#### Dataset entries
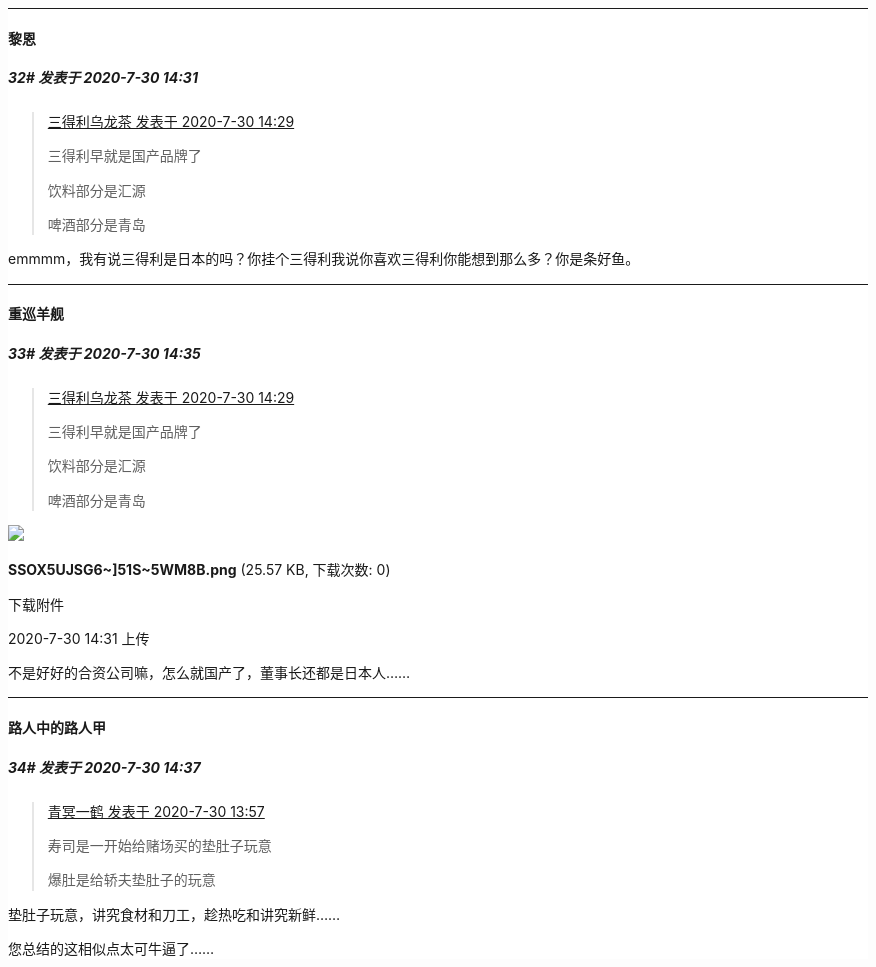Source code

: 
-----

####  黎恩  
##### 32#       发表于 2020-7-30 14:31


<blockquote><a href="httphttps://bbs.saraba1st.com/2b/forum.php?mod=redirect&amp;goto=findpost&amp;pid=48260589&amp;ptid=1952272" target="_blank">三得利乌龙茶 发表于 2020-7-30 14:29</a>

三得利早就是国产品牌了

饮料部分是汇源

啤酒部分是青岛</blockquote>
emmmm，我有说三得利是日本的吗？你挂个三得利我说你喜欢三得利你能想到那么多？你是条好鱼。


-----

####  重巡羊舰  
##### 33#       发表于 2020-7-30 14:35


<blockquote><a href="httphttps://bbs.saraba1st.com/2b/forum.php?mod=redirect&amp;goto=findpost&amp;pid=48260589&amp;ptid=1952272" target="_blank">三得利乌龙茶 发表于 2020-7-30 14:29</a>

三得利早就是国产品牌了

饮料部分是汇源

啤酒部分是青岛</blockquote>

<img src="https://img.saraba1st.com/forum/202007/30/143138vtt5891gtzrsti82.png" referrerpolicy="no-referrer">


<strong>SSOX5UJSG6~]51S~5WM8B.png</strong> (25.57 KB, 下载次数: 0)

下载附件

2020-7-30 14:31 上传


不是好好的合资公司嘛，怎么就国产了，董事长还都是日本人……


-----

####  路人中的路人甲  
##### 34#       发表于 2020-7-30 14:37


<blockquote><a href="httphttps://bbs.saraba1st.com/2b/forum.php?mod=redirect&amp;goto=findpost&amp;pid=48260235&amp;ptid=1952272" target="_blank">青冥一鹤 发表于 2020-7-30 13:57</a>

寿司是一开始给赌场买的垫肚子玩意

爆肚是给轿夫垫肚子的玩意</blockquote>
垫肚子玩意，讲究食材和刀工，趁热吃和讲究新鲜……

您总结的这相似点太可牛逼了……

#### JOB
Copy out the source text of every row above character for character, leaving the pictures out.

#### ANSWER SECTION
Source code

: 
-----

####  黎恩  
##### 32#       发表于 2020-7-30 14:31


<blockquote><a href="httphttps://bbs.saraba1st.com/2b/forum.php?mod=redirect&amp;goto=findpost&amp;pid=48260589&amp;ptid=1952272" target="_blank">三得利乌龙茶 发表于 2020-7-30 14:29</a>

三得利早就是国产品牌了

饮料部分是汇源

啤酒部分是青岛</blockquote>
emmmm，我有说三得利是日本的吗？你挂个三得利我说你喜欢三得利你能想到那么多？你是条好鱼。


-----

####  重巡羊舰  
##### 33#       发表于 2020-7-30 14:35


<blockquote><a href="httphttps://bbs.saraba1st.com/2b/forum.php?mod=redirect&amp;goto=findpost&amp;pid=48260589&amp;ptid=1952272" target="_blank">三得利乌龙茶 发表于 2020-7-30 14:29</a>

三得利早就是国产品牌了

饮料部分是汇源

啤酒部分是青岛</blockquote>

<img src="https://img.saraba1st.com/forum/202007/30/143138vtt5891gtzrsti82.png" referrerpolicy="no-referrer">


<strong>SSOX5UJSG6~]51S~5WM8B.png</strong> (25.57 KB, 下载次数: 0)

下载附件

2020-7-30 14:31 上传


不是好好的合资公司嘛，怎么就国产了，董事长还都是日本人……


-----

####  路人中的路人甲  
##### 34#       发表于 2020-7-30 14:37


<blockquote><a href="httphttps://bbs.saraba1st.com/2b/forum.php?mod=redirect&amp;goto=findpost&amp;pid=48260235&amp;ptid=1952272" target="_blank">青冥一鹤 发表于 2020-7-30 13:57</a>

寿司是一开始给赌场买的垫肚子玩意

爆肚是给轿夫垫肚子的玩意</blockquote>
垫肚子玩意，讲究食材和刀工，趁热吃和讲究新鲜……

您总结的这相似点太可牛逼了……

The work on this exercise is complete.